__Vorliegender Auszug__
^^^^
Aber da ist auch etwas, das
über das alltägliche Sehen hinausweist, auf etwas Höheres hindeutet. „Meditativ“ wirkten die
Bilder, heißt es in einem Zeitungsartikel über Johanna Sandaus Kunst. Ein Begriff, der ja fast
inflationär gebraucht wird; aber er stimmt hier. Die farbperspektivisch
geöffneten Räume ermöglichen den Blick in die Tiefe und Weite, oftmals
tatsächlich aus einem dunklen Vordergrund heraus in lichte Landschaften. Ein
Blick ins Helle – ein Lichtblick eben.
Frühere Bilder von Johanna
Sandau waren abstrakte Farbkompositionen, Farbfelder. Diese gewannen – mit dem
Fortgang der künstlerischen Arbeit – immer mehr an Räumlichkeit, bis sie
irgendwann „landschaftlich“ wurden.
Johanna Sandau ist viel
draußen in der Natur, wandert, schaut genau hin und fotografiert auch. Ihre Landschaftsmalerei
nimmt sich diese Fotos aber nicht zum Vorbild, sondern sie entsteht sowohl aus
der Erinnerung als auch aus einer Eigendynamik heraus. So geht es auch nie um
benennbare Orte, sondern um Eindrücke und Stimmungen. Die Bilder sind nahe am
Scheitelpunkt zwischen Gegenständlichkeit und Abstraktion: Zweifellos Landschaften,
aber eben ohne Details. Wir sehen Vegetation, aber
keine einzelnen Pflanzen; Berge und Hügel sind angedeutet, ohne genauere
Ausformulierung von z. B. Felsformationen.
Johanna Sandau arbeitet
allein mit der Farbperspektive, das heißt: Der spezielle Einsatz der
Farbe generiert einen Eindruck von Räumlichkeit. Dazu gehört beispielsweise,
den Vordergrund kontrastreicher darzustellen als Mittel- und Hintergrund. Auch ein stärkerer Rotgehalt
definiert das „Vorne“.
Jeder von Ihnen kennt das
Dunstig-Bläuliche, wenn man bei schönem Wetter in die Ferne schaut. Achten Sie
mal darauf: Rötliche Töne werden in großer Entfernung optisch geschluckt. Es gibt allerdings eine
Ausnahme: Morgenrot und Abendrot. Es stellt das farbperspektivische Sehen gleichsam auf den Kopf; wahrscheinlich fasziniert es deswegen so
besonders.
^^^^
__Die Daten__
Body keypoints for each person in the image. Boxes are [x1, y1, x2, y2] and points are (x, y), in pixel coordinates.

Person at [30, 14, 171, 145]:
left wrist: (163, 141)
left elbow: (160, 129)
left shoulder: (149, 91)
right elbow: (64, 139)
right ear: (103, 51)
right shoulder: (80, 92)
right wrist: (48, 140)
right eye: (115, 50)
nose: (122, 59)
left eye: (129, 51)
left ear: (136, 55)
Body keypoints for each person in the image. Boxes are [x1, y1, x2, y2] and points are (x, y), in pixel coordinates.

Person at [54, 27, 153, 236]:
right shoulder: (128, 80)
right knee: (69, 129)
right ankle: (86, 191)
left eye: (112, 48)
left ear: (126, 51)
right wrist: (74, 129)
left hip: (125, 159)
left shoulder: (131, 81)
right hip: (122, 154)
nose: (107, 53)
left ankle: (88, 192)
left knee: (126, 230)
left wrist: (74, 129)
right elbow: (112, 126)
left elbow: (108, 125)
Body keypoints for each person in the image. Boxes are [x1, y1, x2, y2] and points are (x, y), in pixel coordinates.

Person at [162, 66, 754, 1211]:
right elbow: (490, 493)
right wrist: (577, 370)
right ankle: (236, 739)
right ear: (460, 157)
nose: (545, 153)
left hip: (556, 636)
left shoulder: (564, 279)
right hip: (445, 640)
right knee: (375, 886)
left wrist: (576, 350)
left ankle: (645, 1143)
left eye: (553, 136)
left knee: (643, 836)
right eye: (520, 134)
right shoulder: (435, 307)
^^^^
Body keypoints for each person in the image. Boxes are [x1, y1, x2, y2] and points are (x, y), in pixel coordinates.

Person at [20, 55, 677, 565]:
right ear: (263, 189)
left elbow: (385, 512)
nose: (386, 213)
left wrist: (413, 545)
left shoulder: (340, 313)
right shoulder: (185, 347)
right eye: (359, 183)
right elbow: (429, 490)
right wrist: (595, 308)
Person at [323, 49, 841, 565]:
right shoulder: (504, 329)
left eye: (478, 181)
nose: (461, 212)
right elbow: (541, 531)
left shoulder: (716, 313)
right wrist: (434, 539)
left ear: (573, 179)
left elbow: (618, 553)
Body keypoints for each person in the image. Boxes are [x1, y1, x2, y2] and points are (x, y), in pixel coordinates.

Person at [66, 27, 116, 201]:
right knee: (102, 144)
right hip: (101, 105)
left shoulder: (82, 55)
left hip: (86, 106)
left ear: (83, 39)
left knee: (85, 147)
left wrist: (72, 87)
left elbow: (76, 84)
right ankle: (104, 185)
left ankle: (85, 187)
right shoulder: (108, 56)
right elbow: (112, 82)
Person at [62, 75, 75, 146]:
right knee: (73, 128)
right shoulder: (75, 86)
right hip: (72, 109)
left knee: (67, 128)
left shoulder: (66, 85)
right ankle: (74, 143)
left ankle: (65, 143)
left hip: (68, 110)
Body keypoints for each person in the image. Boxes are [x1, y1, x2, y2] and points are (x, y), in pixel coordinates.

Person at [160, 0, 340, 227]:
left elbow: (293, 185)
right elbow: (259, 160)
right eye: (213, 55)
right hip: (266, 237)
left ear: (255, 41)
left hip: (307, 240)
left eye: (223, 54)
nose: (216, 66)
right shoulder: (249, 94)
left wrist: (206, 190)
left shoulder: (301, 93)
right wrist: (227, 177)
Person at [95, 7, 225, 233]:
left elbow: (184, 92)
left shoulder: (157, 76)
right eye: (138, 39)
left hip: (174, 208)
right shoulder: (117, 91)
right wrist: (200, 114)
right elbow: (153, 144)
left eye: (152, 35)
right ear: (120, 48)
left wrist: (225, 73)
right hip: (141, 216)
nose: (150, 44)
^^^^
__Aufgaben__
A) Entnehmen Sie dem Auszug über Johanna Sandaus Malerei bitte wortgetreu die Passage von „Johanna Sandau ist“ bis „z. B. Felsformationen.“.
B) Woraus entsteht Johanna Sandaus Landschaftsmalerei laut dem Auszug über ihre Bilder?

__Gelöste Aufgaben__
A)
Johanna Sandau ist viel
draußen in der Natur, wandert, schaut genau hin und fotografiert auch. Ihre Landschaftsmalerei
nimmt sich diese Fotos aber nicht zum Vorbild, sondern sie entsteht sowohl aus
der Erinnerung als auch aus einer Eigendynamik heraus. So geht es auch nie um
benennbare Orte, sondern um Eindrücke und Stimmungen. Die Bilder sind nahe am
Scheitelpunkt zwischen Gegenständlichkeit und Abstraktion: Zweifellos Landschaften,
aber eben ohne Details. Wir sehen Vegetation, aber
keine einzelnen Pflanzen; Berge und Hügel sind angedeutet, ohne genauere
Ausformulierung von z. B. Felsformationen.

B) Sie entsteht sowohl aus der Erinnerung als auch aus einer Eigendynamik heraus.